I and a buddy of mine are interested in the tournament but with not being familiar with the area I am afraid we would be at a disadvantage. Are most in the tournament from the local area? Is most hunting done on private or public land?


----------



## bontop2 (Feb 21, 2006)

The tournament is great, last year was our second year out and we had a blast both years! Most of the teams are not from there so it is very fair. We go out a day early and do some scouting and talking to landowners, and in the last 2 years only been turned down once.


----------



## lyonch (Feb 26, 2006)

you wont be to a disadvantage!! There are coyotes crawling all over out there. It doesn't matter where you go, you will find coyotes to shoot. As of right now there are 25 teams registered for the tournament and they are comiong from WY, CO, MN, ND, SD. Dont wait to sign up cause it will be filled before the tournament starts. :beer:


----------



## coyotehuntern (Jul 7, 2008)

28 teams registered


----------



## coyotehuntern (Jul 7, 2008)

29 teams registered with a max. of 50 teams


----------



## coyotehuntern (Jul 7, 2008)

32 teams registered


----------



## jerry hunsley (Jan 20, 2006)

That is a good tournament to go to. Lots of nice guys there and you will get some coyotes. Jamie and wife do a great job plus all his helpers. I would recommend this one for sure. Come out and have a few beers and shoot the breeze. I plan on making the trip and hunting on the way up there. Anybody available South of Dickinson for a little hunting? Last year I got a couple on the way up.


----------



## LeviM (Dec 3, 2006)

If I wasn't hunting in the tournament Jerry, I would of loved to hunt coyotes with you. maybe some day, I would love to learn a few tricks from you


----------



## coyotehuntern (Jul 7, 2008)

34 teams registered. only 16 spots left open.


----------



## coyotebuster (Oct 8, 2007)

What was the winning number of yotes last year?


----------



## coyotehuntern (Jul 7, 2008)

First place last year went to Chad Ulmer and Brandon Peterson who brought in a total of 6 coyotes.

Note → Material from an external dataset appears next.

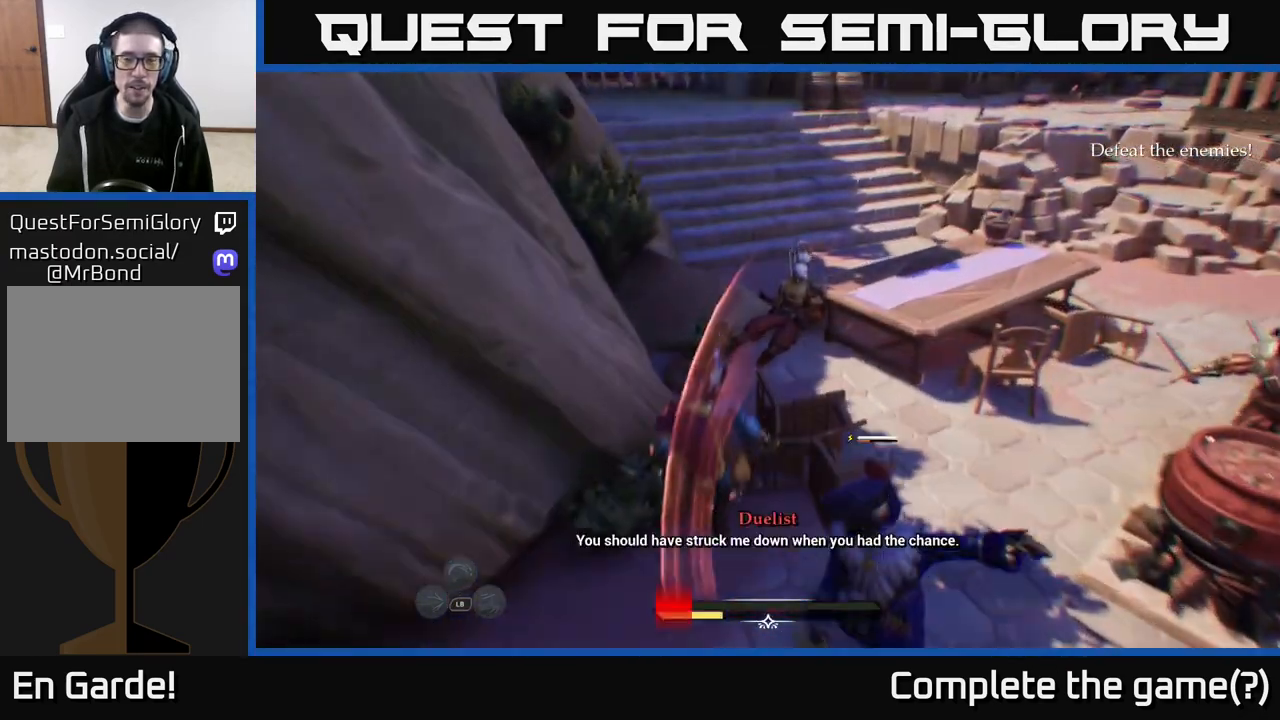
{"buttons": [], "left_stick": "up", "right_stick": "center", "events": [[100, "A", "up"], [117, "left_stick", "up-right"], [217, "A", "down"], [317, "A", "up"], [317, "left_stick", "up"], [483, "L2", "up"]]}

They bought themselves in the Calcutta, so their cash payout was $3190.00. They were also each awarded with matching D.P.M.S. Panther Rifles, $1,200 worth of Desert Shadow Camo, and Coyote-head Trophies.


----------



## coyotehuntern (Jul 7, 2008)

only 8 spots left for the tournament


----------



## Regulators (Jan 22, 2008)

how many spots left now if any? thanks


----------



## JuvyPimp (Mar 1, 2005)

What does it normally take to win it? Is six around average for the winning team??

Might have to enter and make the drive.


----------



## JuvyPimp (Mar 1, 2005)

Nevermind same weekend as St. Francis. Thats a bummer, sounds fun.


----------



## coyotehuntern (Jul 7, 2008)

Well it looks like the tournament is full. Thanks to all that have already registered and we will see you in January.

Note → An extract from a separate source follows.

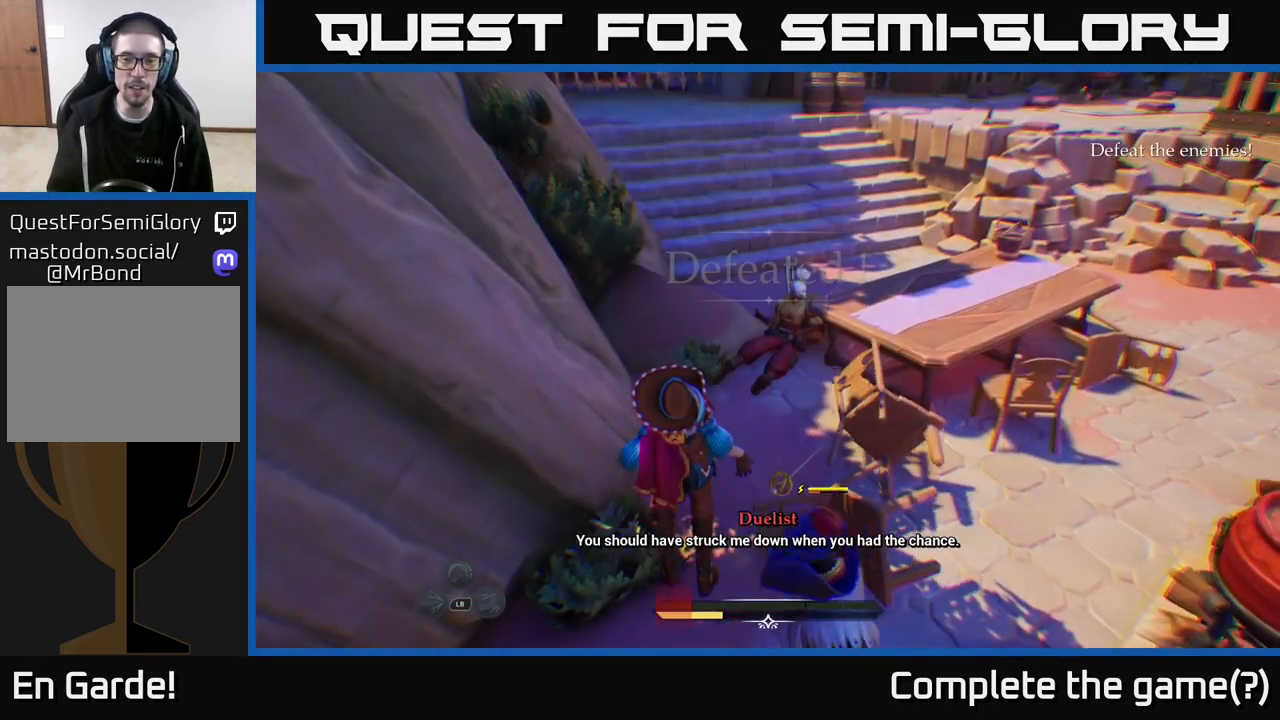
{"buttons": [], "left_stick": "center", "right_stick": "center", "events": [[267, "left_stick", "center"]]}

It looks as if we have more teams than openings for the tournament. I will go by registration dates that are done on line and post marks on registrations that were mailed in. Any refunds that need to be sent out because of the tournament being full will be sent back in the next week.


----------



## coyotehuntern (Jul 7, 2008)

we have had as many as 14 to win with 8-9 being normal. Lots of dogs but we have snow and cold to deal with. The year 14 took it, the temp was in the -30's all weekend. The first day of that hunt was -57 wind chill, the second day -32 with little to no wind.


----------



## JuvyPimp (Mar 1, 2005)

14 coyotes with those conditions??? If they actually hunted in those conditions and didnt travel south to hunt then thats pretty impressive. Kinda hard to believe calling 14 in with those temps. Mouth calls will be froze after first sequence and battery life on ecallers is cut. How do you guys check for dogs chased with snow machines??


----------



## Fallguy (Jan 23, 2004)

JuvyPimp said:


> 14 coyotes with those conditions??? If they actually hunted in those conditions and didnt travel south to hunt then thats pretty impressive. Kinda hard to believe calling 14 in with those temps. Mouth calls will be froze after first sequence and battery life on ecallers is cut. How do you guys check for dogs chased with snow machines??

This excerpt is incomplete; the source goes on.